Ariane Moffatt : Éloge de la fuite
Musique

Ariane Moffatt : Éloge de la fuite

Revenue d’Europe, Ariane Moffatt porte à la scène son nouveau coup de maître avec la passion éclairée et la prudence des seconds rendez-vous. Beau grand bonheur de mars en vue!

Il faudrait, ces temps-ci, vivre en transit, franchir les corridors vitrés et les vieux murs au lambris de chêne français, rêver les voix suaves de speakerines annonçant partances entre Québec et Paris pour la rencontrer.

Portée par l’accueil précieux des meilleurs Français, après avoir signé chez Virgin et avant l’Olympia en première de l’énorme rentrée parisienne de Souchon, Ariane Moffatt tourne un clip à l’aéroport d’Orly.

Dans cette vieille antichambre romantique où Delon pleurait virilement Schneider en 75, la fille s’applique à coller des images de sa petite personne issue du Coeur dans la tête.

Sur l’album, l’impudique Terminus, remarquable chanson autobiographique d’aéroport, témoigne de la barrière franchie difficilement avec ce deuxième CD terriblement attendu alors que la fille, pratiquant l’éloge de la fuite, prenait la mesure du temps arrêtable en des lieux de transit. Moffatt y a écrit: "J’ai fait passer la musique avant moi" et y affirme en pochette: "Maintenant je suis prête à rentrer et faire mon prochain disque."

Car à 27 ans, ce retour n’a pas été sans doute: "Au lieu de me propulser dans une confiance possiblement méritée, le succès d’Aquanaute m’a fait plus de peur que de plaisir… La pression… Et effectivement, prendre du recul, partir ailleurs, aller visiter Mathieu Chédid par exemple, m’a permis de confirmer que c’était ça que je voulais faire de ma vie", dit Ariane déjà en partance pour Paris: "Mais la libération, c’est qu’un album aussi personnel ait pu être si bien accueilli."

Entre d’inouïes audaces dans la pop francophone d’ici, point d’orgue de ce magnifique travail, le voluptueux Laboratoire amoureux, dont on ne se lasse pas. Indolente chanson dont l’exotisme propre à casser tous les hivers mériterait, entre tous les palmiers et tous les bananiers, de passer à l’histoire des rêveuses dérives climatiques de la frileuse chanson d’ici: "Je sais, avoue-t-elle en un rire, je fais des musiques hétéroclites! Parfois ça me fait un peu peur, je me demande comment les gens peuvent se retrouver dans tout ça… J’aimerais bien un jour pouvoir me concentrer sur un seul style, l’électro par exemple… Mais en même temps, je voudrais tellement tout rassembler en me fiant simplement à mes instincts… Il y a tellement d’espaces à occuper, c’est infini!"

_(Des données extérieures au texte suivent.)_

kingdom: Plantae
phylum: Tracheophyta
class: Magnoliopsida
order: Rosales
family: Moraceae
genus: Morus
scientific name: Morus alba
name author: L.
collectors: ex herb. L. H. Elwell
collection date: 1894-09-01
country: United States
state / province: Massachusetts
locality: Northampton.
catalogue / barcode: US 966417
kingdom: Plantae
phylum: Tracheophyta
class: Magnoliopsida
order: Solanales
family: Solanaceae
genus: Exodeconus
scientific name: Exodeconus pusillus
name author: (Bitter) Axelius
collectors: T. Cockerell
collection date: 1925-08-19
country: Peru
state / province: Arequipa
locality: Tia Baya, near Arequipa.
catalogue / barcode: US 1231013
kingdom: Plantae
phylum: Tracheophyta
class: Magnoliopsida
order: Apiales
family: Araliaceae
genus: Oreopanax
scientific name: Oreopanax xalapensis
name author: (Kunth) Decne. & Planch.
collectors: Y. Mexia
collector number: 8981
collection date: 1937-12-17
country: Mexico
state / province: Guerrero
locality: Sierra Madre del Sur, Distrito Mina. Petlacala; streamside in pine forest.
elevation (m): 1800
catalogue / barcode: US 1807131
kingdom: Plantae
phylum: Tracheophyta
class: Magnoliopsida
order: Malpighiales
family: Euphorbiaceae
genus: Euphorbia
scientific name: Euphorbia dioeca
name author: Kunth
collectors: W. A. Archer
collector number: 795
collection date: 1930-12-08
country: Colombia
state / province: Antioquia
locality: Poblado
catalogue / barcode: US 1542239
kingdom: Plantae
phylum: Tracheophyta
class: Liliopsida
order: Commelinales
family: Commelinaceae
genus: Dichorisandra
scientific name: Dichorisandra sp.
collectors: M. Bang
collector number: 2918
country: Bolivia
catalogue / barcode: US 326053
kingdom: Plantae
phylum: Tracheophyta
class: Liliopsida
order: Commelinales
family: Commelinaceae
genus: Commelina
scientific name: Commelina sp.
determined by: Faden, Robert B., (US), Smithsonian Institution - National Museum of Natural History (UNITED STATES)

Léger paradoxe pour cette fille multi-instrumentiste et folle de musique, le processus de création origine toujours de quelques écrits intimes. Or, les sombres textes du Coeur dans la tête, de la ligne à la portée, ont subi une mise en musique voluptueuse frisant l’extase. On cherchera inutilement chez Moffatt quelque douleur que la musique n’a pas finalement apaisée, malgré la dérision de son époque individualiste, anecdotique et douteuse. Et peut-être est-ce sur cette soulageante aptitude à la métamorphose entre la source et ses affluents que repose la force fondamentale de ses chansons auxquelles le Québec des 18-35 ans s’identifie profondément: "Je mets du rose sur mes peurs / On va boire du petit bonheur tranquille" (Laboratoire amoureux). "L’extase? Peut-être! Mais si un jour je ne me souviens pas du sens du mot "intensité", je réécouterai cet album pour me souvenir de la force des sentiments qui l’habitent. Positif, négatif, les contrastes! Une explosion!"

Au chapitre des petits bonheurs que Moffatt et ses cinq musiciens devront maintenant partager sur scène en mars lors de cette rentrée très attendue, préserver la spontanéité des chansons du Coeur dans la tête demeure un défi majeur: "Aquanaute était sérieusement rodé, dit Moffatt à propos de la très longue gestation de son premier album et des concerts qui suivirent. Cette fois-ci, je fais une rentrée très rapide. Ça va vite. C’est plus stressant. Mais dans la spontanéité de la scène, avec mes amis, ces peurs s’estompent. Je m’envole et la musique reprend sa place. Et de quoi pourrais-je me plaindre? C’est un état de conscience, à comprendre malgré tout le reste: Heille! Je suis ici pour avoir du fun."